Act II: Cinderella And Her Sisters
Two weeks later we were in a seaside town called Santa Margarita, south of Livorno. We’d decided to give up camping for a while, and reserved rooms through the international clearing-house site on the internet, that boon to impulse-travelers—our booking whirled in digital fragments by the wild logic of the global network, from Siena to Livorno via Hawaii, and Tokyo, and Helsinki. The hotel overlooked a quiet, bright piazza: a renaissance chapel with twisted-candy marble pillars, a pizzeria and a cafe.
‘It’s quiet now,’ said Suze. ‘But at three in the afternoon, anywhere is quiet. Think of the noise at night.’
‘Oh please, oh please,’ begged Bobbi, who only wanted to get to the beach.
The padrone ex
plained that the window shutters were completely soundproof.
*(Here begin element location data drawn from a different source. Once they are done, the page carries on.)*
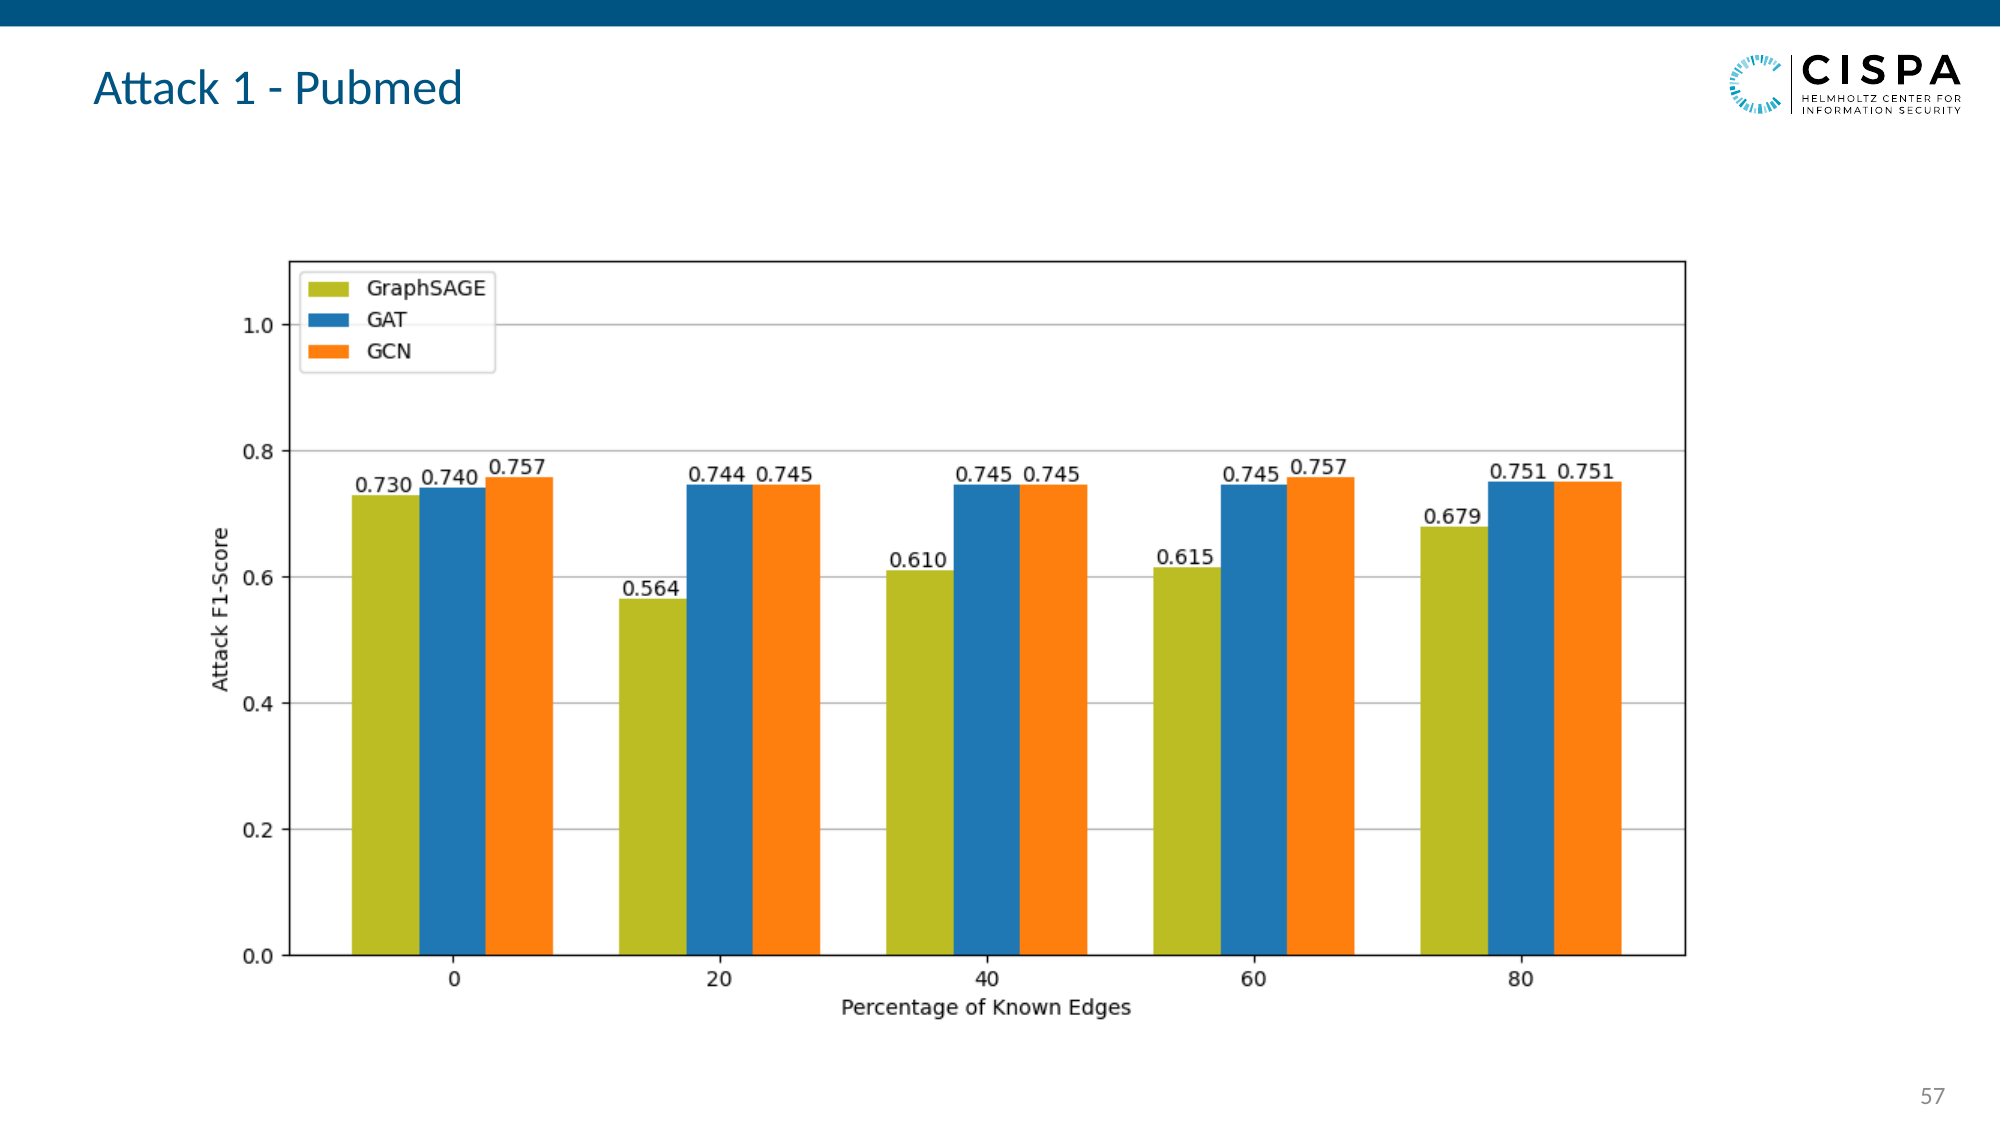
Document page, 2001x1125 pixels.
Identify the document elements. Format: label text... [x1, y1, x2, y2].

title Attack 1 - Pubmed [78, 38, 1699, 131]
slide_number <number> [1870, 1065, 1961, 1125]
picture [64, 153, 1865, 1054]
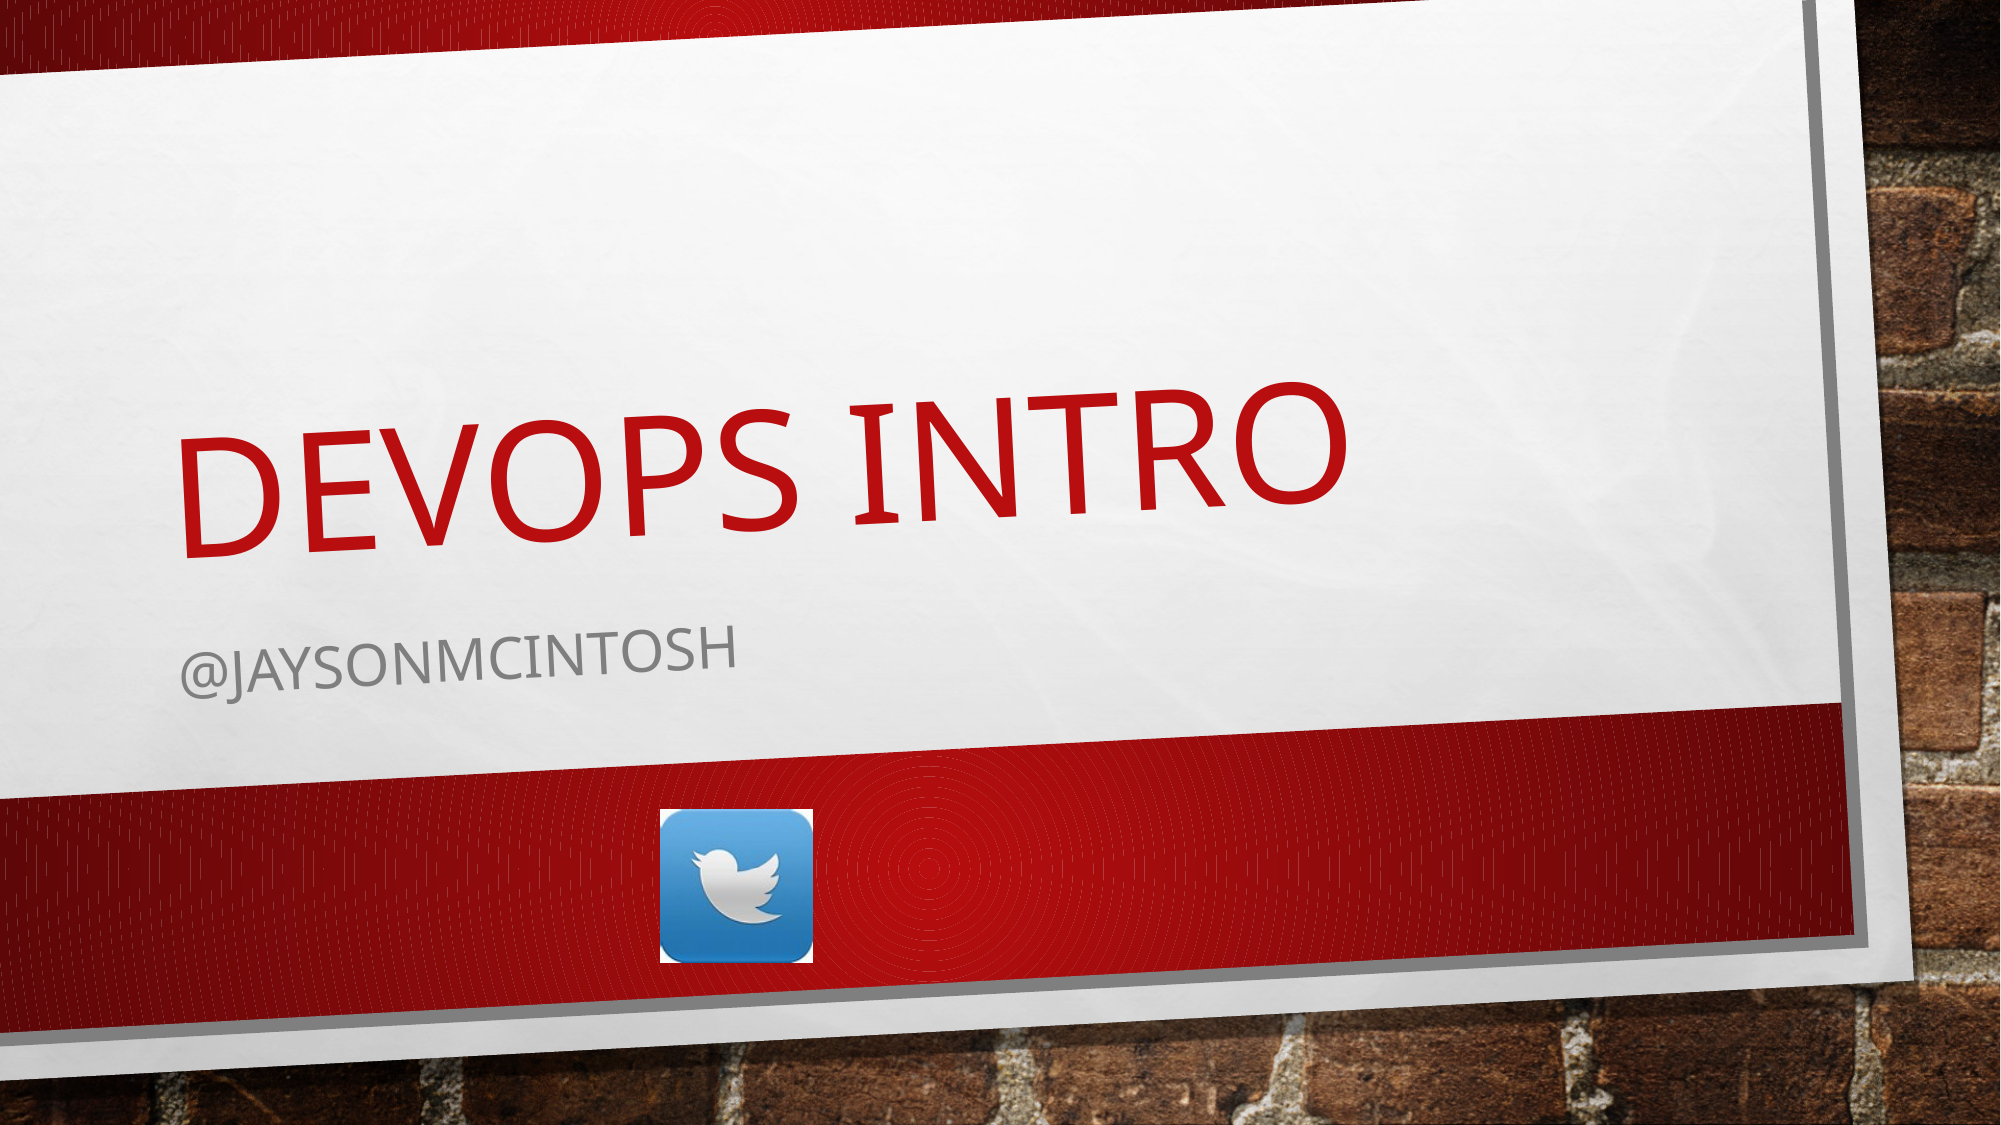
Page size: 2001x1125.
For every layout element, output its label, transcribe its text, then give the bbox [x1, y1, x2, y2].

subtitle @jaysonmcintosh [159, 533, 1763, 708]
title DevOps Intro [135, 67, 1758, 605]
picture [660, 810, 813, 963]
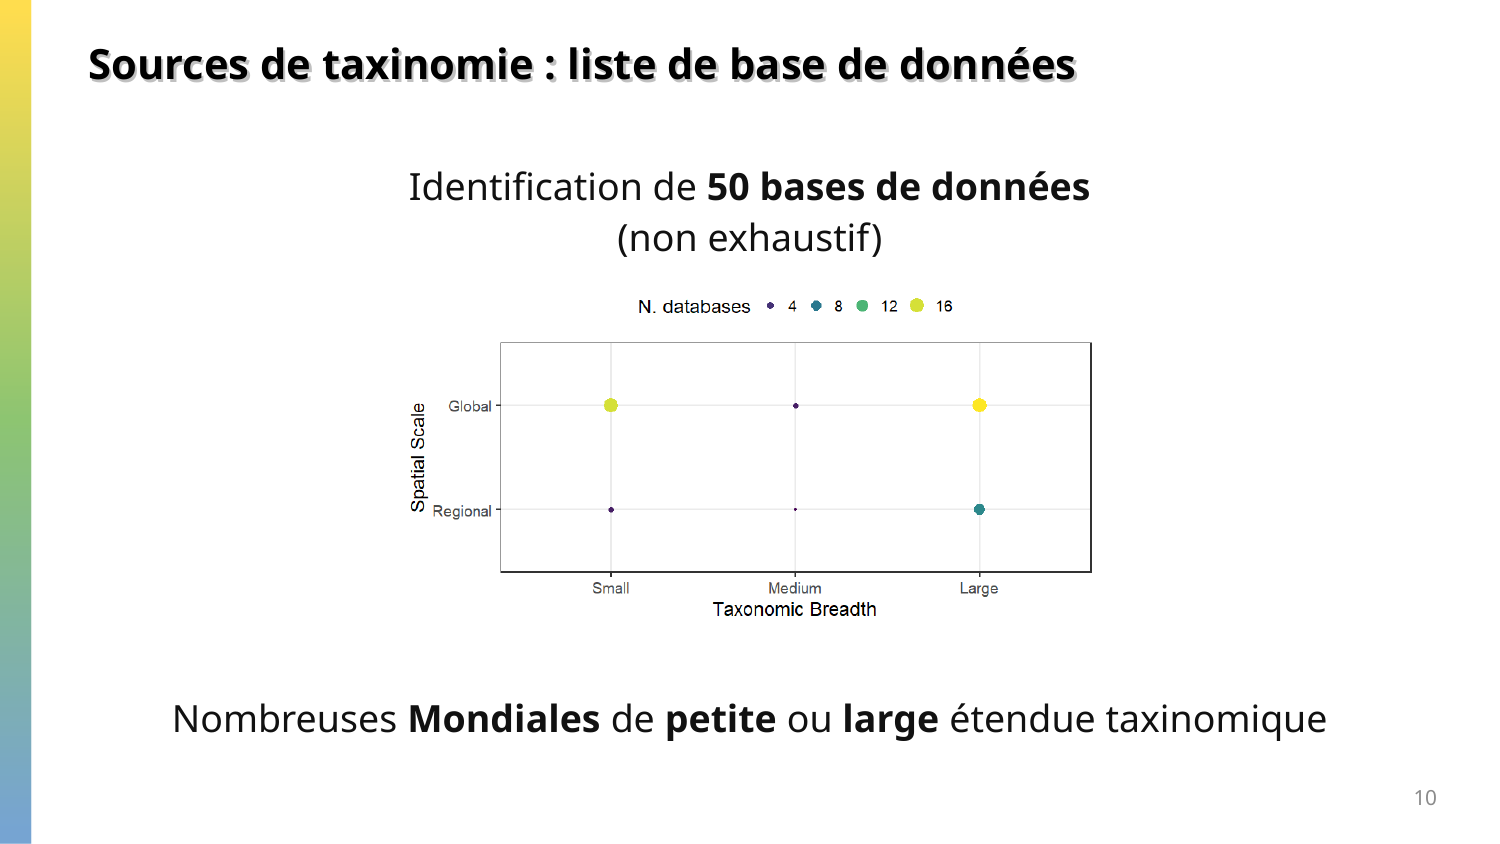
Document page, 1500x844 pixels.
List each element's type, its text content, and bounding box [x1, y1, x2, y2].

picture [0, 0, 1500, 844]
text_box Identification de 50 bases de données (non exhaustif) [206, 153, 1294, 260]
text_box Nombreuses Mondiales de petite ou large étendue taxinomique [103, 685, 1397, 746]
list Sources de taxinomie : liste de base de données [88, 38, 1442, 133]
slide_number <numéro> [1240, 767, 1437, 813]
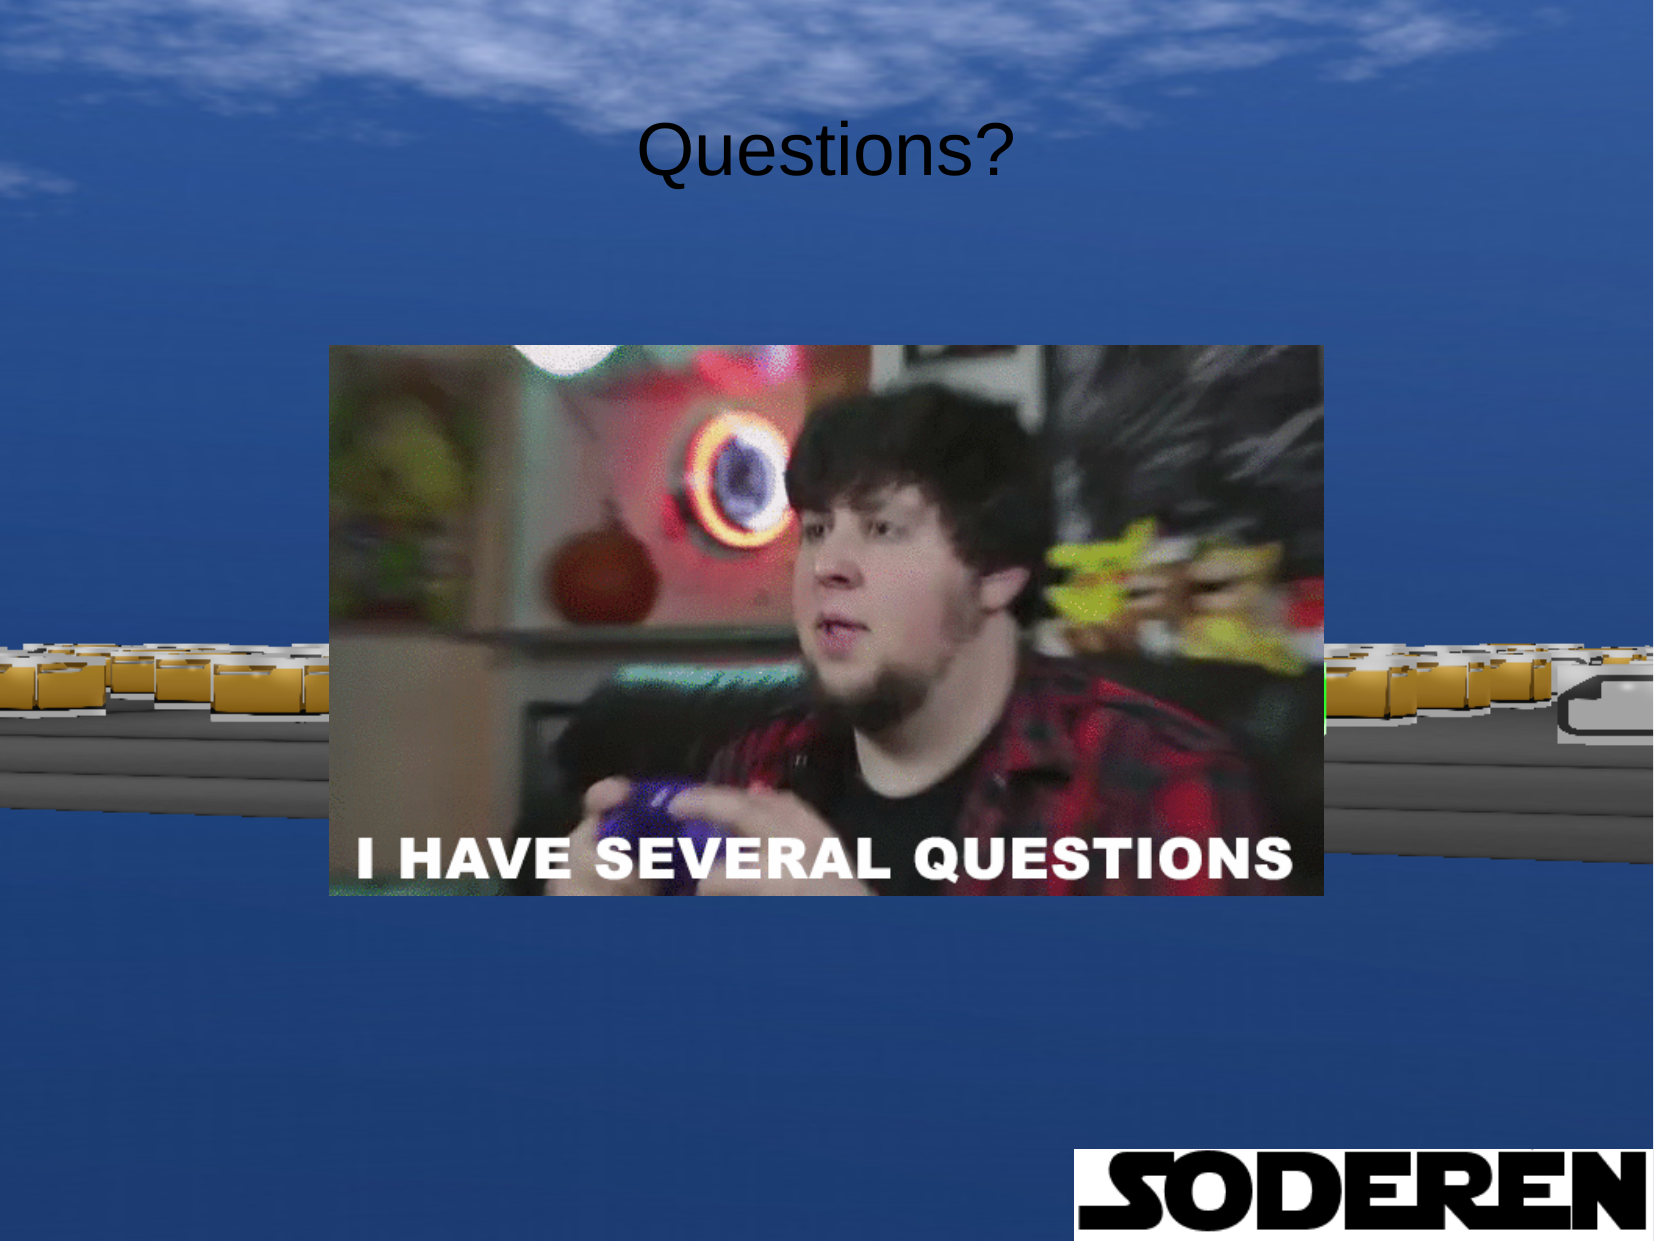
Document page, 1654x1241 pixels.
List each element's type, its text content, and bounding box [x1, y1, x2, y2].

‘My wife suffers from asthma, and cannot bear a stuffy atmosphere.’
Ah, but when the shutters were closed tight these rooms—two pretty rooms, and a bathroom between them- would still be airy, beautifully airy, the way you Americans like, because of the inner courtyard-
I stepped out with him onto the open gallery. We looked down, we looked up. He explained the ingenious and environmentally sound air-conditioning system. It was a very nice courtyard, with a fountain pool in the centre and big planters full of greenery. I was delighted with our choice. I suspected Suze was delighted as well, but she was angling for a discount. My Suze always likes to squeeze the envelope: she’s always trying to get the work done with one instruction the less.
‘Suze, this place is lovely-‘ I began, perfidiously. I looked up, once more. La cenerentola was leaning over the gallery rail on the floor above, staring at me. I stepped backwards, really shaken. That sour little face, peering down at me: so vivid, it was like an hallucination.
‘I don’t know,’ I said. ‘Let’s go away. Let’s think about it.’
‘Madame, is something wrong?’
‘Thea! You look as if you’re going to faint!’
And alas for me, I almost did faint. I was dizzy, it was the heat, maybe my period was coming on. I couldn’t explain myself, I couldn’t possibly tell the truth. Naturally, by the time the padrone had fussed over me, and his wife had administered delicious lemonade (for the sugar, the best thing for faintness), all discussion was over. We were installed.
But in any case I wasn’t frightened any more. What was there to be frightened about?
I was left at the hotel, lying down, because of my faintness, while Suze took Bobbi for her first swim (the padrone having given careful directions to a very nice, really clean beach). I felt fine. After an hour or so I got up, and went out. There in the piazza, sitting alone at a table outside the cafe, I saw Laura Brown.